In the rows below, copy out the part that opens with the line containing "Halloween Horror Duos: tornei" and closes with the line containing "Definisci l’obiettivo (registrazioni, ARPU, tempo", changing every "tornei" to "gare" and leaving all else as it is.

Data for analysis START

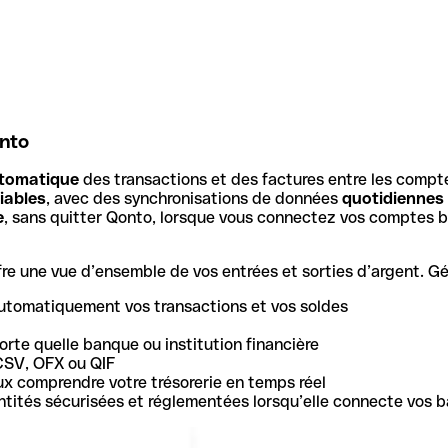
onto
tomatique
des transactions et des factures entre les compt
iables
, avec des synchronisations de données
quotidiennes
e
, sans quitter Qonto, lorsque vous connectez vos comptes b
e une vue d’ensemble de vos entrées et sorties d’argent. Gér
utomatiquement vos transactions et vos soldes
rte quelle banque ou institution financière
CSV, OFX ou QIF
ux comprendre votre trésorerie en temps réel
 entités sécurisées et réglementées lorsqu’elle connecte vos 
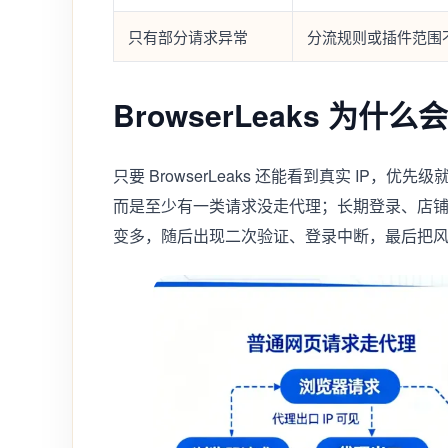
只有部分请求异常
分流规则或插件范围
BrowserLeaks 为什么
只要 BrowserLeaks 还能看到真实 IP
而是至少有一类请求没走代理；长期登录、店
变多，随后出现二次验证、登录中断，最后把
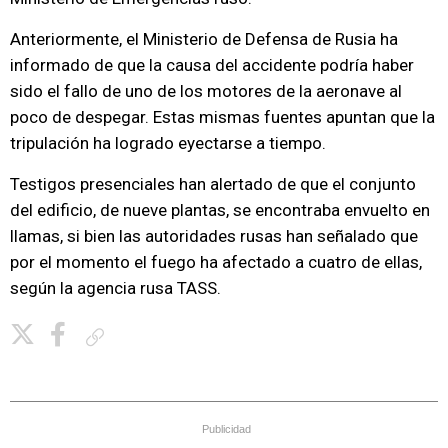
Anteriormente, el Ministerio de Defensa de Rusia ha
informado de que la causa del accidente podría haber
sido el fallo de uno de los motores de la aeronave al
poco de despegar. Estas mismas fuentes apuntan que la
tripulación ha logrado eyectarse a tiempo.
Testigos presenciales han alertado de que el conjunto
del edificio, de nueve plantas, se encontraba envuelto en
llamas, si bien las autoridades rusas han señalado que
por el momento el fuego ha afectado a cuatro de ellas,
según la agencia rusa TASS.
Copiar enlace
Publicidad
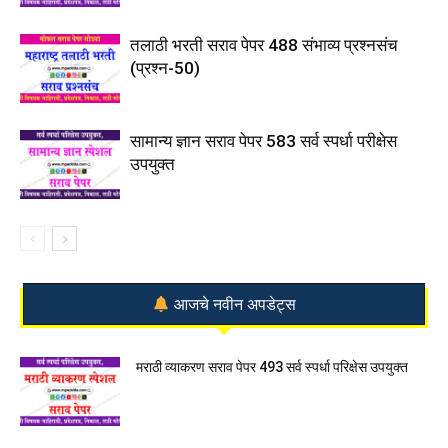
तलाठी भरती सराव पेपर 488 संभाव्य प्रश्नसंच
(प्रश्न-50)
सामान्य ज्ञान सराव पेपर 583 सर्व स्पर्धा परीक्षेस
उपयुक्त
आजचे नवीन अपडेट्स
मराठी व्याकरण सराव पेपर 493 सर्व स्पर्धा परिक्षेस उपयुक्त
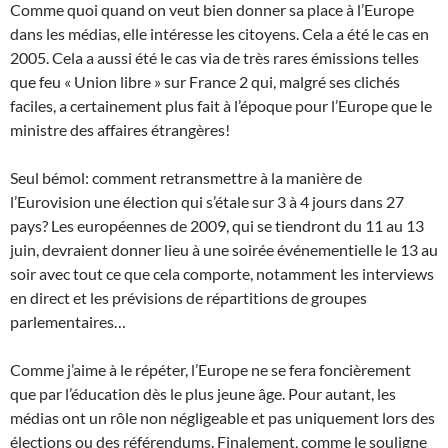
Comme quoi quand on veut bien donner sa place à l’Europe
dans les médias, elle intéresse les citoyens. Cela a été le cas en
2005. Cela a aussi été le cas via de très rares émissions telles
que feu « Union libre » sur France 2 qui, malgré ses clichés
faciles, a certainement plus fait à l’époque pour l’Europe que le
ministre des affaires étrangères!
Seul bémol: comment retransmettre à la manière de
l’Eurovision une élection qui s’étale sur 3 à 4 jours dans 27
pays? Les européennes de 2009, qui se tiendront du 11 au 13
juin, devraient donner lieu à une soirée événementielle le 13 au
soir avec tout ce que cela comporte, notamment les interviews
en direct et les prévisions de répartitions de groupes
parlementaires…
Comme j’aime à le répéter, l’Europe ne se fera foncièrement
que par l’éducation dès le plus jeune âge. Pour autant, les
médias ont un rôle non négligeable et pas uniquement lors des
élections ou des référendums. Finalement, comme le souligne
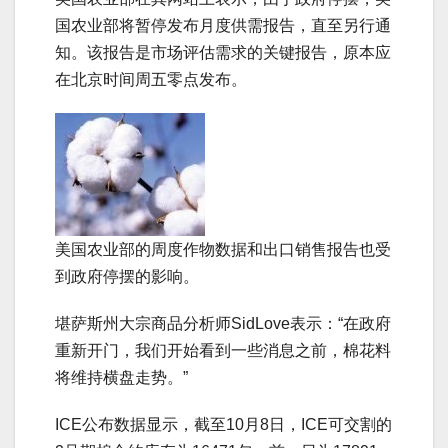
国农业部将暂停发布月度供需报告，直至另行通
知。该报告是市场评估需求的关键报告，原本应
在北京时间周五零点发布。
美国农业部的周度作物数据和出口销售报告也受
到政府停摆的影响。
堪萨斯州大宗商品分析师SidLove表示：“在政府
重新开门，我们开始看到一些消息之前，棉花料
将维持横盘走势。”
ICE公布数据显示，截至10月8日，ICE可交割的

Data for analysis END
Data for analysis START

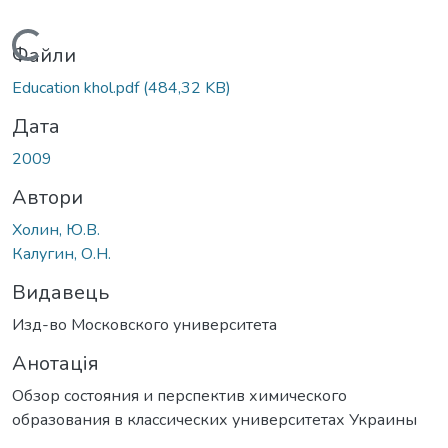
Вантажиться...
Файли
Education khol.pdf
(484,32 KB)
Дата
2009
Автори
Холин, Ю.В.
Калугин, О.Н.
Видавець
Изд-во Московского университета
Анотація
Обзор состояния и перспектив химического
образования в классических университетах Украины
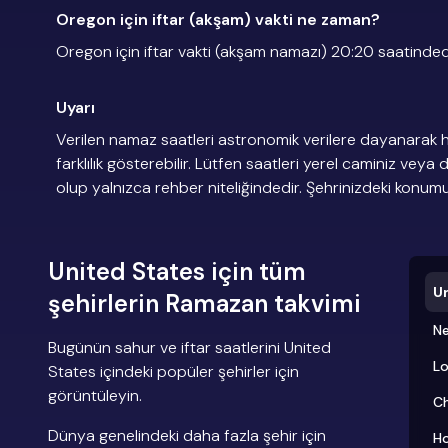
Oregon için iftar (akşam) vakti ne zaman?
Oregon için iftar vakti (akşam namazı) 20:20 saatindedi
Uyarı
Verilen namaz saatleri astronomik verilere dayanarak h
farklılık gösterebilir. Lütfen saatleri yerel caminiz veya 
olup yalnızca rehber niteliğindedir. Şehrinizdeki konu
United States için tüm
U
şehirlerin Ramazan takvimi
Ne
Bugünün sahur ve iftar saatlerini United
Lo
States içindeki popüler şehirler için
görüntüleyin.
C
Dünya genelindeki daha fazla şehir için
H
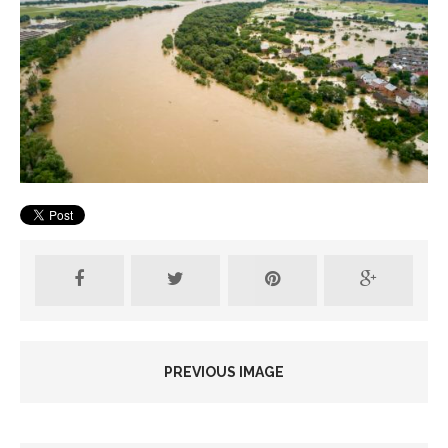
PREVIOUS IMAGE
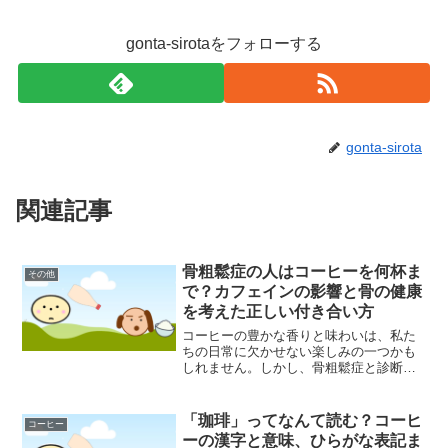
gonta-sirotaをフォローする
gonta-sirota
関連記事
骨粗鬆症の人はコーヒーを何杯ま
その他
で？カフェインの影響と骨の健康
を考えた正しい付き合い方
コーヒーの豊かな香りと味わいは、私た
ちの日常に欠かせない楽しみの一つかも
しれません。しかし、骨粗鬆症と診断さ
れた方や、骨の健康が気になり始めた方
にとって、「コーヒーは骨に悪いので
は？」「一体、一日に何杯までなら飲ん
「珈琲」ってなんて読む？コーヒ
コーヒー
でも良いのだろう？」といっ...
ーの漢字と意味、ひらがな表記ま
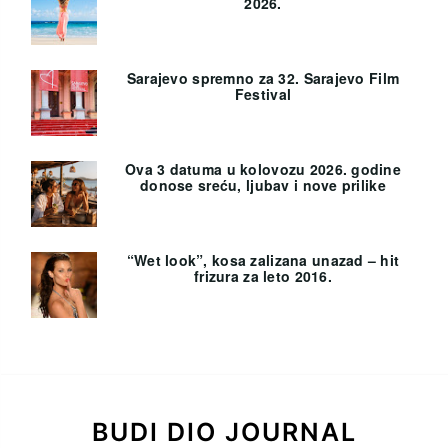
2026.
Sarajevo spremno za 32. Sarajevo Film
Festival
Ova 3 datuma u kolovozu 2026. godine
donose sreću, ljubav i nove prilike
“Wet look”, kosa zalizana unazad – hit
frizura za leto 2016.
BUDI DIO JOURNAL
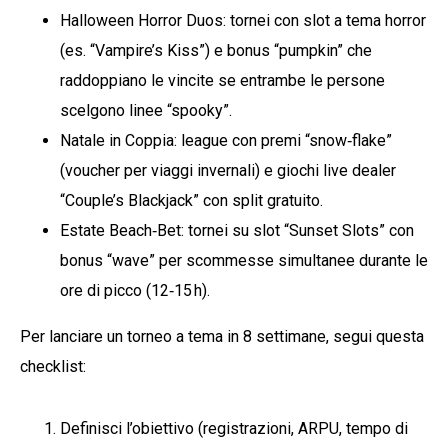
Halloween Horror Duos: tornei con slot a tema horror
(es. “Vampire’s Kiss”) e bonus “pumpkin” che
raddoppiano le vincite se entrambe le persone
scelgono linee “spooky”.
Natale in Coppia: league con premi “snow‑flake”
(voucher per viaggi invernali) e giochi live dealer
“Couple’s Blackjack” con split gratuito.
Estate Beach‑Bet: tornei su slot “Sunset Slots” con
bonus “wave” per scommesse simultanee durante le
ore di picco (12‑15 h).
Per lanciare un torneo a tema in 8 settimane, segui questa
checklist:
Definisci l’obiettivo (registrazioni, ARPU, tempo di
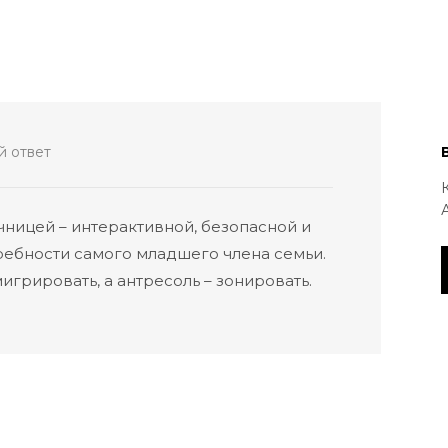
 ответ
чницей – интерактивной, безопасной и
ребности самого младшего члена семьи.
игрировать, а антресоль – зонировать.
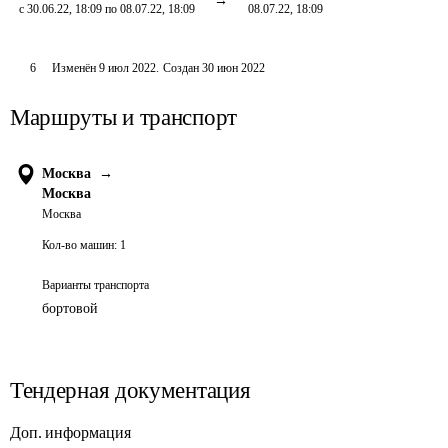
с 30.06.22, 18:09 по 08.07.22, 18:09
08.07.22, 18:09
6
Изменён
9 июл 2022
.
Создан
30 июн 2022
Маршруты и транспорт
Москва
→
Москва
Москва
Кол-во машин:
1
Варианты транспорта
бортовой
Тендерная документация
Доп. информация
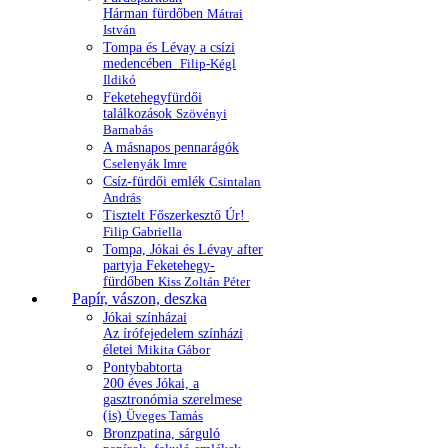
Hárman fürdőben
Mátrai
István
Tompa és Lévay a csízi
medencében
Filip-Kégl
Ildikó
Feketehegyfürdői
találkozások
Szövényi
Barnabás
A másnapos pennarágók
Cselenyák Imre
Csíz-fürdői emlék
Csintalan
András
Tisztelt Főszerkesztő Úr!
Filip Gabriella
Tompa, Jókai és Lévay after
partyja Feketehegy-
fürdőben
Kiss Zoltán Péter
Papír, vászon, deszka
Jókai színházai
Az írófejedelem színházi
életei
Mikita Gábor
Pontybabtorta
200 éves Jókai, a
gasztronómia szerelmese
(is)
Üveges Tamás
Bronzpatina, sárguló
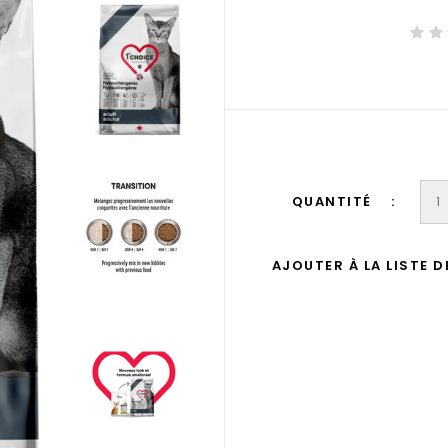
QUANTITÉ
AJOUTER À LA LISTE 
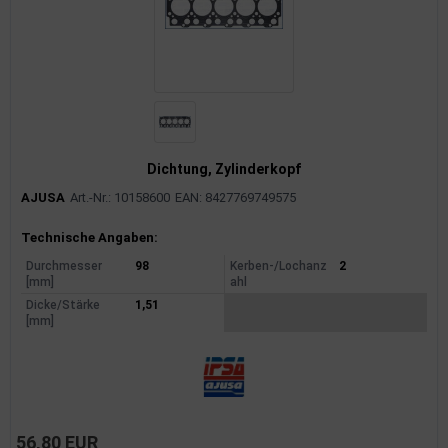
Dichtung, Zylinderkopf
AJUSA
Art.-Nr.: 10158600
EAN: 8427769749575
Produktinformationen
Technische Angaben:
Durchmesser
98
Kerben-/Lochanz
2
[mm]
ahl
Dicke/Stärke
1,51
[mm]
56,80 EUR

Data for analysis END

§ **Finished task**
Halloween Horror Duos: gare con slot a tema horror
(es. “Vampire’s Kiss”) e bonus “pumpkin” che
raddoppiano le vincite se entrambe le persone
scelgono linee “spooky”.
Natale in Coppia: league con premi “snow‑flake”
(voucher per viaggi invernali) e giochi live dealer
“Couple’s Blackjack” con split gratuito.
Estate Beach‑Bet: gare su slot “Sunset Slots” con
bonus “wave” per scommesse simultanee durante le
ore di picco (12‑15 h).
Per lanciare un torneo a tema in 8 settimane, segui questa
checklist:
Definisci l’obiettivo (registrazioni, ARPU, tempo di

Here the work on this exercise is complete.